Hands down the 580's


----------



## Fishermon (Oct 19, 2007)

they both are designed to crack when dropped on a hard surface...so be really carefull. I have a pair that are delaminating around both lensesand i wonder if the so called lifetime warranty will will cover it...if you crak a lense ..forget about it..they'll make ya pay another 85 buckss for a brand new pair..my 02 cents...serioulsy thinking in switiching to another brand very soon.


----------



## Kill Shot (Jun 17, 2009)

580's for sure. As far the warranty goes, I stepped on a pair on a Sunday afternoon and broke 1 lense. i called Costa first thing in the morning and told them I was going to Key West on Thursday and they told me that if I would overnight them they repair them anfd over night the back. I received my glasses back on Wednesday with no charge except the overnight cost oneway. They paid the other way. You won't find that service anywhere.


----------



## countryjwh (Nov 20, 2007)

> *Fishermon (7/5/2009)*they both are designed to crack when dropped on a hard surface...so be really carefull. I have a pair that are delaminating around both lensesand i wonder if the so called lifetime warranty will will cover it...if you crak a lense ..forget about it..they'll make ya pay another 85 buckss for a brand new pair..my 02 cents...serioulsy thinking in switiching to another brand very soon.

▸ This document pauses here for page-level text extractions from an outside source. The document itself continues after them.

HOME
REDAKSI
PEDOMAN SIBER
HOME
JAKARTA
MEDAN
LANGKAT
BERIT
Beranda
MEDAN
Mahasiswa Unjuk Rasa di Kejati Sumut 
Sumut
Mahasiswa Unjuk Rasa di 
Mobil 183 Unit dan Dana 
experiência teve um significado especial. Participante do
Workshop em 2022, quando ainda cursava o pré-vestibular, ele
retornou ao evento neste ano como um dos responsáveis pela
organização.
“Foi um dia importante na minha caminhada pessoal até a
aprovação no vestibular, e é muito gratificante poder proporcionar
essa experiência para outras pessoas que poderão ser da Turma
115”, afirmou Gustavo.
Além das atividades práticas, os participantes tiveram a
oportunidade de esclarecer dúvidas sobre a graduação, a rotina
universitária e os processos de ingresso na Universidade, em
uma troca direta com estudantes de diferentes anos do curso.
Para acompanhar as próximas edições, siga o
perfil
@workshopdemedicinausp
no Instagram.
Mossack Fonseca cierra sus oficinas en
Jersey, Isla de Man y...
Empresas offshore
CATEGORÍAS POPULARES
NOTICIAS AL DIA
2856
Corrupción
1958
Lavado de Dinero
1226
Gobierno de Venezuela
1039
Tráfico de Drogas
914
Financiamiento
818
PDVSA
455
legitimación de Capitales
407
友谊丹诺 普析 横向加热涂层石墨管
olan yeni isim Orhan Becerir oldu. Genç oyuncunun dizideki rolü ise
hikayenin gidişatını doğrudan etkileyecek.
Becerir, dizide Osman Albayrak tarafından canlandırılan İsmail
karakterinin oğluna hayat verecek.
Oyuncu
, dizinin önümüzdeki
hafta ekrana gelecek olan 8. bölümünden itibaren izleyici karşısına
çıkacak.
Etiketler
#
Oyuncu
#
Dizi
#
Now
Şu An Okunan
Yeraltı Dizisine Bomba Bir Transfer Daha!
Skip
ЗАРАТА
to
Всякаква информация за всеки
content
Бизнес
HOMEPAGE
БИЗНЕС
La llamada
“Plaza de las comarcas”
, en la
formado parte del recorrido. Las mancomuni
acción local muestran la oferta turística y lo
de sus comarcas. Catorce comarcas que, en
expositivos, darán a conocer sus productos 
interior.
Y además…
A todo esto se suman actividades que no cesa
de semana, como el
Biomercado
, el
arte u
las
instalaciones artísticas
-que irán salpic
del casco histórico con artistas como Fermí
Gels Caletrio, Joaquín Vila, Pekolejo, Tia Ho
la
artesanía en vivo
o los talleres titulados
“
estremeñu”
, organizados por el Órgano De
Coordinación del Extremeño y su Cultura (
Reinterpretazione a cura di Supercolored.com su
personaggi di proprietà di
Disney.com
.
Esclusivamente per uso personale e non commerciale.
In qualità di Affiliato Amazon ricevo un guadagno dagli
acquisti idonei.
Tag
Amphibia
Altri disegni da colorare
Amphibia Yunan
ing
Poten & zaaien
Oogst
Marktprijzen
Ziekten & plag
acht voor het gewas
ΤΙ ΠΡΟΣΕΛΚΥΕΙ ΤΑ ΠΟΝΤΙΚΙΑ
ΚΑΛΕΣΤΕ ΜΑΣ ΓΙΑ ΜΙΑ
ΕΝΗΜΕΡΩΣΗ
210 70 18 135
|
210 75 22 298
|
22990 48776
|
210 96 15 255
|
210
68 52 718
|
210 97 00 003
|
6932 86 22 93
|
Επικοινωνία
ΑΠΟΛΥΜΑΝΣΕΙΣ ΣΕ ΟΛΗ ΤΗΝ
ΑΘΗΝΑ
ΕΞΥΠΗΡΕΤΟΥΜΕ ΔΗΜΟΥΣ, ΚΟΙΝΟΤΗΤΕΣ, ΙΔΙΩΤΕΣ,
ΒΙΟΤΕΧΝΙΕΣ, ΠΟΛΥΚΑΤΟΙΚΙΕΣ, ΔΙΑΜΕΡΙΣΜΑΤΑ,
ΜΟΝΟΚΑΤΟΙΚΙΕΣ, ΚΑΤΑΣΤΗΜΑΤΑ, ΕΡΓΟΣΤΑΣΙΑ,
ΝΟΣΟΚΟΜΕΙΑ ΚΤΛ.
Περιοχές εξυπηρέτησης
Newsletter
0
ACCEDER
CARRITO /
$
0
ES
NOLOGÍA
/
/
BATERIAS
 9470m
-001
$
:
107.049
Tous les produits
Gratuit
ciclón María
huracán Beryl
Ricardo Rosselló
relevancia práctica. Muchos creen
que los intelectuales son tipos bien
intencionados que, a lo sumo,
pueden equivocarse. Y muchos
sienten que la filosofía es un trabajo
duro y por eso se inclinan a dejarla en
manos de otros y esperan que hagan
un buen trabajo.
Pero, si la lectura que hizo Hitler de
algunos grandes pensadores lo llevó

let me ask you this if i may, i have a pair of brines and they have been through the works the past few years. they have paint on them and the costa symbols are missing out of both sides but i do take care of my lenses and they are not scratched near as bad as they should be. the thing is that the lense is both delaminating bad but i did not know that it was under warranty. would they still warranty it, even though the way the other looks?


----------



## fisheye48 (Sep 28, 2007)

> *Fishermon (7/5/2009)*they both are designed to crack when dropped on a hard surface...so be really carefull. I have a pair that are delaminating around both lensesand i wonder if the so called lifetime warranty will will cover it...if you crak a lense ..forget about it..they'll make ya pay another 85 buckss for a brand new pair..my 02 cents...serioulsy thinking in switiching to another brand very soon.


Of course they make you pay for a new lense if you drop and crack it....the warranty says "Maunfactor defects" not we will replace them no matter what you do to them...if the lens is delaminating they will fix it but not if you throw them on the deck


----------



## DoubleD (Oct 2, 2007)

The 580's are great but they do seem to have one flaw. The lens' on my fathoms had stress cracks around them near the frames (after 7 months) so I sent them back to Coasta to have them fixed and now they are doing it again. I've had a pair fathom 400's for years and never had any of these problems.


----------



## Redfish (Nov 9, 2007)

The 580 lenses are to cut down on the yellow light,Allowing the eye to see more Red,blue,green The yellow light near 580 nanometers is Particularty difficult for the eye to process,they offer sharper contrast, better definition ,But I still see fine with my 400 lenses guess it is just a personal thing just like Hooks!! just my 2 cents worth!!!


----------



## Spanky45 (May 17, 2008)

580's without a doubt.


----------